Senate labors to overhaul agency

February 19, 2010 by senatormcconnell

Converting the troubled Employment Security Commission into a new state Department of Workforce is in the works in the House and Senate, but a plan for how to pay for unemployment benefits in the future is not yet on the table.

The Senate on Tuesday continued debate on a plan to overhaul the jobless benefits agency and is expected to resume talks today. The House is poised to take up its version of the bill as early as this week.

Both bills would rename the agency and strip the current three commissioners of their administrative authority and shift their primary responsibility to hearing appeals about unemployment claims.

The House bill would put the commissioners in the position until the end of the year when their elected terms expire and then transfer their duties to the Administrative Law Court.

The Senate’s version allows Commissioners Billy McLeod, Becky Richardson and McKinley Washington — all former legislators — to serve their out terms and run for re-election. But the commissioners’ current more-than-$100,000 salaries would be re-evaluated. Their salaries have increased by more than $30,000 since 1995.
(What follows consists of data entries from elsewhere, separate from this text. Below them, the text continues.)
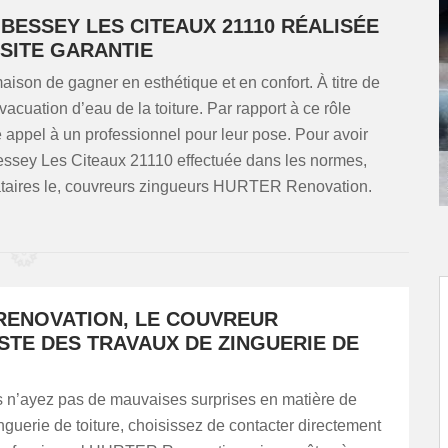
BESSEY LES CITEAUX 21110 RÉALISÉE
SITE GARANTIE
aison de gagner en esthétique et en confort. À titre de
vacuation d’eau de la toiture. Par rapport à ce rôle
ire appel à un professionnel pour leur pose. Pour avoir
 Bessey Les Citeaux 21110 effectuée dans les normes,
tataires le, couvreurs zingueurs HURTER Renovation.
RENOVATION, LE COUVREUR
STE DES TRAVAUX DE ZINGUERIE DE
s n’ayez pas de mauvaises surprises en matière de
nguerie de toiture, choisissez de contacter directement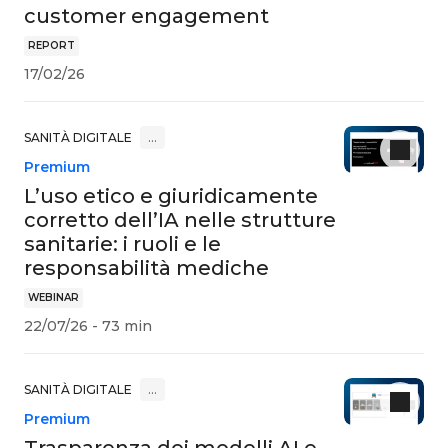
customer engagement
REPORT
17/02/26
SANITÀ DIGITALE
…
Premium
L’uso etico e giuridicamente
corretto dell’IA nelle strutture
sanitarie: i ruoli e le
responsabilità mediche
WEBINAR
22/07/26 - 73 min
SANITÀ DIGITALE
…
Premium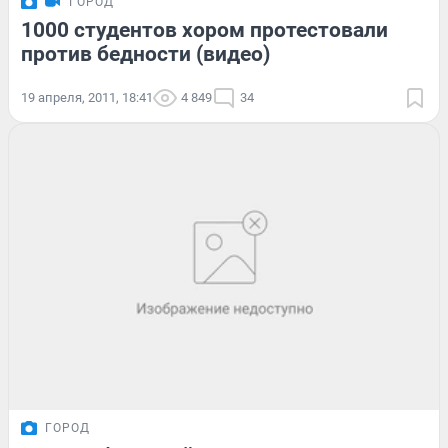
ГОРОД
1000 студентов хором протестовали
против бедности (видео)
19 апреля, 2011, 18:41
4 849
34
ГОРОД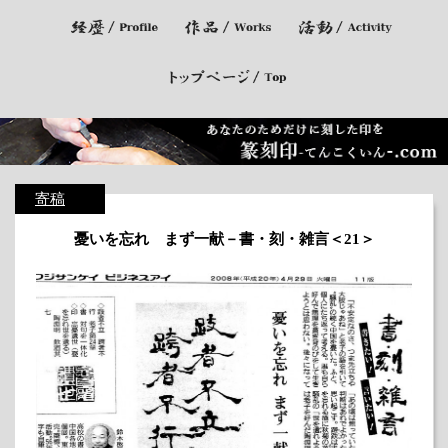
寄稿
憂いを忘れ まず一献－書・刻・雑言＜21＞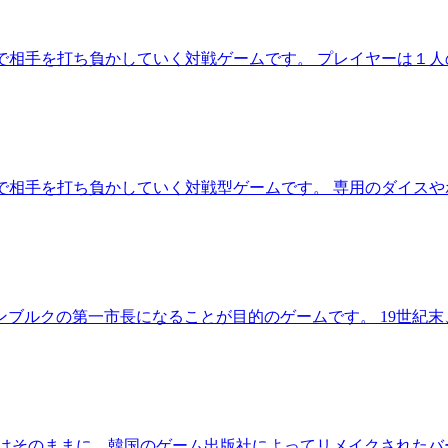
で相手を打ち負かしていく対戦ゲームです。 プレイヤーは１
で相手を打ち負かしていく対戦型ゲームです。 専用のダイス
ブルクの第一市長になることが目的のゲームです。 19世紀
はそのままに、韓国のゲーム出版社によってリメイクされたバ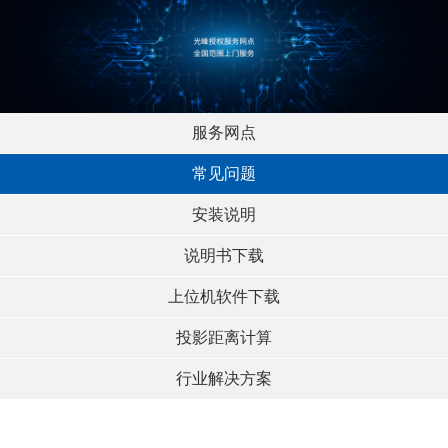
服务网点
常见问题
安装说明
说明书下载
上位机软件下载
投影距离计算
行业解决方案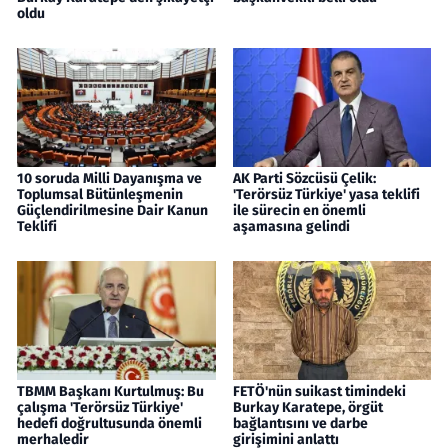
oldu
10 soruda Milli Dayanışma ve
AK Parti Sözcüsü Çelik:
Toplumsal Bütünleşmenin
'Terörsüz Türkiye' yasa teklifi
Güçlendirilmesine Dair Kanun
ile sürecin en önemli
Teklifi
aşamasına gelindi
TBMM Başkanı Kurtulmuş: Bu
FETÖ'nün suikast timindeki
çalışma 'Terörsüz Türkiye'
Burkay Karatepe, örgüt
hedefi doğrultusunda önemli
bağlantısını ve darbe
merhaledir
girişimini anlattı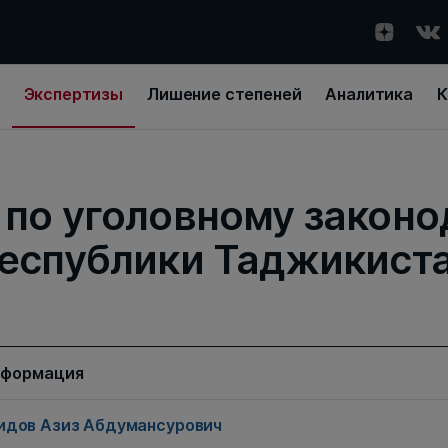
Экспертизы
Лишение степеней
Аналитика
К
 по уголовному законо
еспублики Таджикист
нформация
дов Азиз Абдумансурович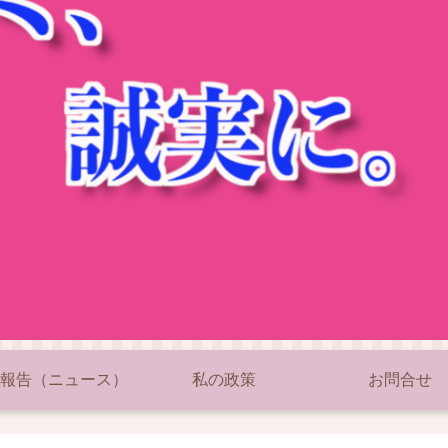
報告（ニュース）
私の政策
お問合せ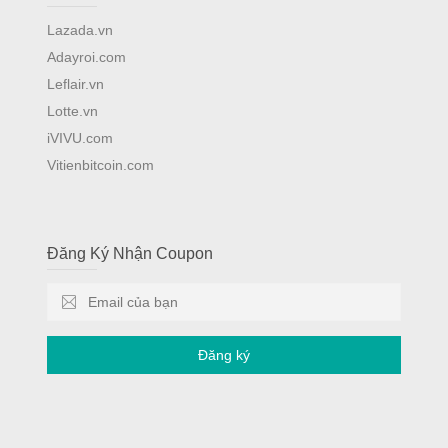
Lazada.vn
Adayroi.com
Leflair.vn
Lotte.vn
iVIVU.com
Vitienbitcoin.com
Đăng Ký Nhận Coupon
Đăng ký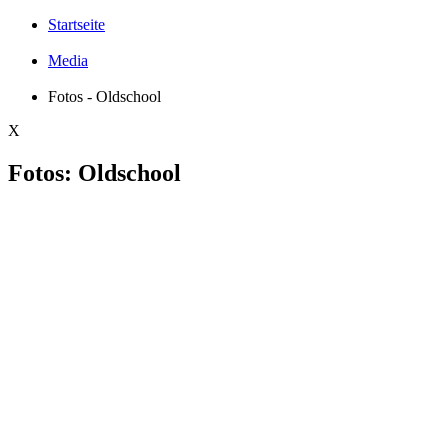
Startseite
Media
Fotos - Oldschool
X
Fotos: Oldschool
Sen. Greg Ryberg, an Aiken Republican who is leading debate on the agency’s overhaul, said the commissioners have a good track record when it comes to hearing claim appeals, despite criticism that they allowed the fund that pays out unemployment benefits to go broke under their watch.

South Carolina has borrowed about $800 million from the federal government since late 2008 to cut unemployment checks. The state must figure out a way to repay that money with interest and rebuild the fund so it can pay benefits in the future.

Both the House and Senate versions of the legislation would give the governor the power to appoint an executive director. The House’s bill calls for future directors to first be nominated by a screening committee while the Senate bill would require the upper chamber to approve the governor’s choice.

The bills are most likely destined for conference committee in the next couple of months, but before that happens, the legislators in both chambers must design a plan to pay off the federal debt and rebuild the unemployment benefits trust fund. The benefits come from fees paid by employers of $87 to $427 a year that vary depending on certain criteria for each worker on the payroll.

Ryberg said on Friday that legislators will receive the second portion of a report by The Lucas Group that will outline strategies for charging employers in the future.

Ryberg and legislative leaders want to create a system that rewards businesses that rarely lay off workers with the lowest rates while charging higher rates for employers’ that overuse the system.